Well, the interference by Neil with The King was obvious. He literally took his stick and jammed it into Lundqvist, pushing him away from the puck and the net. While it’s easy to see on the replay, the ref, behind the net, is always looking for the puck and, when he saw it go into the net, he had to make a split-second decision in real time and he ruled it a goal.
But he, and virtually everybody else, missed the obvious goalie interference.

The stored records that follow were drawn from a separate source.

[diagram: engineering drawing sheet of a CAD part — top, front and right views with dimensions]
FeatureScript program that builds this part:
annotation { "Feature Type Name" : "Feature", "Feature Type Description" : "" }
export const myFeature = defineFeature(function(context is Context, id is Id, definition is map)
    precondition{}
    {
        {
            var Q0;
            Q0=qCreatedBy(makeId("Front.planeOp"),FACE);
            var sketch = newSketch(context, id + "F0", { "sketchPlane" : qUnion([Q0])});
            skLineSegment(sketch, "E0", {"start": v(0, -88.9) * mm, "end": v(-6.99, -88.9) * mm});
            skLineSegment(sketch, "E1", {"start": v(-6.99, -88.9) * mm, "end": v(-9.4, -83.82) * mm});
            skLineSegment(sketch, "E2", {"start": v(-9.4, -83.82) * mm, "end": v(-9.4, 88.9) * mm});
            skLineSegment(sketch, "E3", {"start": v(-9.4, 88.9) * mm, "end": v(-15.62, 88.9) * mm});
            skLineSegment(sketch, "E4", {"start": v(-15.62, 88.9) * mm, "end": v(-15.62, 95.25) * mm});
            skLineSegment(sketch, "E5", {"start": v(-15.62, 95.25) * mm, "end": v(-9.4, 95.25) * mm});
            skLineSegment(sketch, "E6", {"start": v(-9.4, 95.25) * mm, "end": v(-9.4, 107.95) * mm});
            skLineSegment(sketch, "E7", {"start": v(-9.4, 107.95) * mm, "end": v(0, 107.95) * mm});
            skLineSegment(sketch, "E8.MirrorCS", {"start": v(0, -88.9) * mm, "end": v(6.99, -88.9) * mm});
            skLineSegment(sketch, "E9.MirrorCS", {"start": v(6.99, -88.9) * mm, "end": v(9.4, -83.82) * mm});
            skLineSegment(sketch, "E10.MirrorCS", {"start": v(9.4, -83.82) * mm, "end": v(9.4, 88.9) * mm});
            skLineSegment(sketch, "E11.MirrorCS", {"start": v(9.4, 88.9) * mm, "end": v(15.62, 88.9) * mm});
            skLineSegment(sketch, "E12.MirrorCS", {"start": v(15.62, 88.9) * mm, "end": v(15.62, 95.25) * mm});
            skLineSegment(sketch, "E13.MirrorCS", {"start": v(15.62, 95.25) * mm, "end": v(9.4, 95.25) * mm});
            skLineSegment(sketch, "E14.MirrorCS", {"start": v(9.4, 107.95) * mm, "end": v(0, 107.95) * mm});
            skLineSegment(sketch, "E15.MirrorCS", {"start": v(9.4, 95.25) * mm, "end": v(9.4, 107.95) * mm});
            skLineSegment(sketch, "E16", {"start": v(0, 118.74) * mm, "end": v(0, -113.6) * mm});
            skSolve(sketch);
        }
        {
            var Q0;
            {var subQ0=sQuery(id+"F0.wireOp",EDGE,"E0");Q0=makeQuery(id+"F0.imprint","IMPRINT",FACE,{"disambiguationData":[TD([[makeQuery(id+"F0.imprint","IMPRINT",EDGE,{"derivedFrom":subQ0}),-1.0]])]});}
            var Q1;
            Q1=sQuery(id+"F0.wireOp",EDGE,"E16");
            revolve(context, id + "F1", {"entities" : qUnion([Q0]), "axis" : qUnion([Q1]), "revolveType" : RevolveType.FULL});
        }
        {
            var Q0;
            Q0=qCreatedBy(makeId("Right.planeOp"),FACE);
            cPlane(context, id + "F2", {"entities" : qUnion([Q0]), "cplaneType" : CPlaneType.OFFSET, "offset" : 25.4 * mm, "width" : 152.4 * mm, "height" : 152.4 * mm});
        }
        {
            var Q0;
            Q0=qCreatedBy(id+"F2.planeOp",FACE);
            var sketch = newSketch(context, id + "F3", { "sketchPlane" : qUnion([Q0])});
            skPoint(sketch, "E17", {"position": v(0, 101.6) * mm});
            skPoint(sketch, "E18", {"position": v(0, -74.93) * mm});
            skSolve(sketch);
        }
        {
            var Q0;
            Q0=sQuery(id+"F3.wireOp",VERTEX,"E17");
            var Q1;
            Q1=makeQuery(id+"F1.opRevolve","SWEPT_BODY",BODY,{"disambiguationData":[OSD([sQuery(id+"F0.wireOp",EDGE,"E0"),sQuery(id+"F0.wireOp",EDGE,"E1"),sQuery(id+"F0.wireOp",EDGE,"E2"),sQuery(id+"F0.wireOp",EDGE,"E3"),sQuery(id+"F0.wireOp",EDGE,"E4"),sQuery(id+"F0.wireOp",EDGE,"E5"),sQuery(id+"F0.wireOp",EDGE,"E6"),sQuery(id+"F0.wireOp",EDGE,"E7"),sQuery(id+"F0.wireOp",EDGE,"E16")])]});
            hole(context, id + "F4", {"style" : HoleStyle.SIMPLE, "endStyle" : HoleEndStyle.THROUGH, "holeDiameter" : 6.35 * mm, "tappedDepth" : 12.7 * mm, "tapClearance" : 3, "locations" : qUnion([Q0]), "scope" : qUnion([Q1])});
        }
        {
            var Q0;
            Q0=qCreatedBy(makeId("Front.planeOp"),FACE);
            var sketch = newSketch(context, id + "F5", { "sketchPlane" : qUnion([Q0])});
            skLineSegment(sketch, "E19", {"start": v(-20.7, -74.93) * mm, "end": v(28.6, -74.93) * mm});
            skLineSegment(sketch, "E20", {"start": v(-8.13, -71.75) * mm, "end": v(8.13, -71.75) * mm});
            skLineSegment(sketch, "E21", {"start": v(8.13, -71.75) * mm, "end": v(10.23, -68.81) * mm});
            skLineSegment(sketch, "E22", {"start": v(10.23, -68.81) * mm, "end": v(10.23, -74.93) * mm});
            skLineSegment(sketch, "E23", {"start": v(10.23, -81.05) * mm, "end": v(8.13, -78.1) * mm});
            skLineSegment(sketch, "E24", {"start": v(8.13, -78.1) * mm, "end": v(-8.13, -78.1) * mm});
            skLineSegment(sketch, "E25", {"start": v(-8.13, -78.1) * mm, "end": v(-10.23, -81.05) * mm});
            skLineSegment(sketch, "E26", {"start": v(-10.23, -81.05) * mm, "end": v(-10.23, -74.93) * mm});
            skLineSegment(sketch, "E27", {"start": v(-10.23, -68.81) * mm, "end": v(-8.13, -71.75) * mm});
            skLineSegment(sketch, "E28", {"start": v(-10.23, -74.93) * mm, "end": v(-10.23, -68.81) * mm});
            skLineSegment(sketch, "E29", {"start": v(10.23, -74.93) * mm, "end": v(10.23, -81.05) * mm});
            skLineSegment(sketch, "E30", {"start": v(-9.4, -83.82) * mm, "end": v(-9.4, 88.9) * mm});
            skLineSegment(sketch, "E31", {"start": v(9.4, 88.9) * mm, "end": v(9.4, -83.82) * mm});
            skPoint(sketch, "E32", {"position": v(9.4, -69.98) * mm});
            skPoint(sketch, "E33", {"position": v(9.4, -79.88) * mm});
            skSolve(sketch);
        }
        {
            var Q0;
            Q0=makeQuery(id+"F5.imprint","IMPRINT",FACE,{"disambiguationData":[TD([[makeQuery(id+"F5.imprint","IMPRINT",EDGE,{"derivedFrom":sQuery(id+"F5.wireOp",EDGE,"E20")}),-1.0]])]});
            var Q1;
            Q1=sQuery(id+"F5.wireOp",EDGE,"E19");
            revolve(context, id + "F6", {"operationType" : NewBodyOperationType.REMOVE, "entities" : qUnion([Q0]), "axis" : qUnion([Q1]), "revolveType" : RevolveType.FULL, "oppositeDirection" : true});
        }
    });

Since that part of the play was not reviewable, you had the awkward situation, not evident usually, for example, in NFL replay (where they can review both feet-in-bounds AND possession, for example, on a sideline catch), where there wasn’t enough evidence to say the puck was actually kicked but there was nothing that could be done with the obvious goalie interference by Neil.
WHAT’S A REVIEW PANEL TO DO?
Well, there will be a train of thought that says, since the goalie interference was so obvious (assuming anyone up in Toronto looked for it), they should have disallowed the goal whether it was clear that Neil kicked the puck or not.
But, of course, the other train of thought is that two wrongs don’t make a right.
WHAT ABOUT LUNDQVIST’S PRIOR COMPLAINTS TO THE REFS?
Lundqvist clearly had at least two prior conversations with the refs concerning goalie interference in Game 6, especially one time when Senator Nick Foligno clearly interfered with The King. So Lundqvist was doubly mad that they missed the kick AND missed the interference.
Yes, he’s a great competitor. Yes, replay didn’t quite work to the full extent that it was supposed to work (because it wasn’t crystal clear that the puck was actually kicked AND nothing could be done about the interference that wasmissed just before the goal was scored).
It says here that maybe, just maybe, the Rangers and Henrik Lundqvist were making a pitch to get the benefit of the doubt on the next close review and/or the next close penalty call with respect to goalie interference.
We will have to wait until Game 7 to see how that plays out, if at all.